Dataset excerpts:

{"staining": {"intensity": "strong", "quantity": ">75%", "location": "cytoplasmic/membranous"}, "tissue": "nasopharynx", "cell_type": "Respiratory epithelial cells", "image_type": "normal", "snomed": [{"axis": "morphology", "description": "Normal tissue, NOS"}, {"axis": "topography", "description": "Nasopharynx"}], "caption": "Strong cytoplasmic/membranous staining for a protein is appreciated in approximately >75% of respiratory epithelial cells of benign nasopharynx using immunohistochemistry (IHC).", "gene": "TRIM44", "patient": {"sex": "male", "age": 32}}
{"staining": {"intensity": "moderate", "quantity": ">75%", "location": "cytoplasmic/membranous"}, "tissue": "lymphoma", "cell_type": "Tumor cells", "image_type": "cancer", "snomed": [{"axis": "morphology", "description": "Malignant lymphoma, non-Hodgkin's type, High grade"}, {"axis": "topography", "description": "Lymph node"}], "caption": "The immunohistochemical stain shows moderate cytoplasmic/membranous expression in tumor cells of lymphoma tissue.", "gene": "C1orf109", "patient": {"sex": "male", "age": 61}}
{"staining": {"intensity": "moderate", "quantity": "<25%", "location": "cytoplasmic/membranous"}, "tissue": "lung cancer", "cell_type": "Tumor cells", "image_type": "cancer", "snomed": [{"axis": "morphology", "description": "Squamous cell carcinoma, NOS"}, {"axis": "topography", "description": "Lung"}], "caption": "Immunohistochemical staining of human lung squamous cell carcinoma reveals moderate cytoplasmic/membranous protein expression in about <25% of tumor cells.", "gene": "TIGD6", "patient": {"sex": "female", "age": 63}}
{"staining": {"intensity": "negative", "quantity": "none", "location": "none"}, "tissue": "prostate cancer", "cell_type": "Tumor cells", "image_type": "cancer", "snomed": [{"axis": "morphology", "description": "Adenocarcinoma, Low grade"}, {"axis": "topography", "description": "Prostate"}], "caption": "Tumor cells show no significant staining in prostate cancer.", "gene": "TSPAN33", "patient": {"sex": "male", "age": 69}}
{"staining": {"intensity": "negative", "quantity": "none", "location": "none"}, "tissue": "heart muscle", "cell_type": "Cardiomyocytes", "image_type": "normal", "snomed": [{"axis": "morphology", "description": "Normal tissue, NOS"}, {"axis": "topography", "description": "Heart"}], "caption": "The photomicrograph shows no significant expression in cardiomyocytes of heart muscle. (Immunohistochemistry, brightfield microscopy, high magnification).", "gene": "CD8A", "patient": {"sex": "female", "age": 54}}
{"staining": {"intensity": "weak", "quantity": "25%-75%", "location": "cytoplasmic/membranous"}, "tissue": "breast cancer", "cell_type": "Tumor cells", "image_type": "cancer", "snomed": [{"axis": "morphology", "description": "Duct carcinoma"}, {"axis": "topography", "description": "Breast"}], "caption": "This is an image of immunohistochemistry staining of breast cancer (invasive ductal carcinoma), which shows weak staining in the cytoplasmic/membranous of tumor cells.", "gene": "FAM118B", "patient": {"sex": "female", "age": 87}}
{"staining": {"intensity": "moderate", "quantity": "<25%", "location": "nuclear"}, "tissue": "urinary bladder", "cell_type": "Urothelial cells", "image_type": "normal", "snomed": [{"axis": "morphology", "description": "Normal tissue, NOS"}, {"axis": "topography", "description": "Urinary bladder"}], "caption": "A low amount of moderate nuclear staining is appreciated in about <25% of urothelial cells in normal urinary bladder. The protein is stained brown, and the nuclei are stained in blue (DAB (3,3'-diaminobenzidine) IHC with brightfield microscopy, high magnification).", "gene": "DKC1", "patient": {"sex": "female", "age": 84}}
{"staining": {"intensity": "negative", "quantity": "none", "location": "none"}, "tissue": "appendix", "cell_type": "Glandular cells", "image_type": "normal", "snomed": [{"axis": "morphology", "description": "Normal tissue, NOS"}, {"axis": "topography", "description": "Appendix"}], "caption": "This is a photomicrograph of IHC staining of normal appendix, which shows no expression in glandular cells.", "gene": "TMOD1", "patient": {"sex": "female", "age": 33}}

TRY IT:
The answer must be every line of the data that holds the word "which".

ANSWER TO THIS TASK:
{"staining": {"intensity": "weak", "quantity": "25%-75%", "location": "cytoplasmic/membranous"}, "tissue": "breast cancer", "cell_type": "Tumor cells", "image_type": "cancer", "snomed": [{"axis": "morphology", "description": "Duct carcinoma"}, {"axis": "topography", "description": "Breast"}], "caption": "This is an image of immunohistochemistry staining of breast cancer (invasive ductal carcinoma), which shows weak staining in the cytoplasmic/membranous of tumor cells.", "gene": "FAM118B", "patient": {"sex": "female", "age": 87}}
{"staining": {"intensity": "negative", "quantity": "none", "location": "none"}, "tissue": "appendix", "cell_type": "Glandular cells", "image_type": "normal", "snomed": [{"axis": "morphology", "description": "Normal tissue, NOS"}, {"axis": "topography", "description": "Appendix"}], "caption": "This is a photomicrograph of IHC staining of normal appendix, which shows no expression in glandular cells.", "gene": "TMOD1", "patient": {"sex": "female", "age": 33}}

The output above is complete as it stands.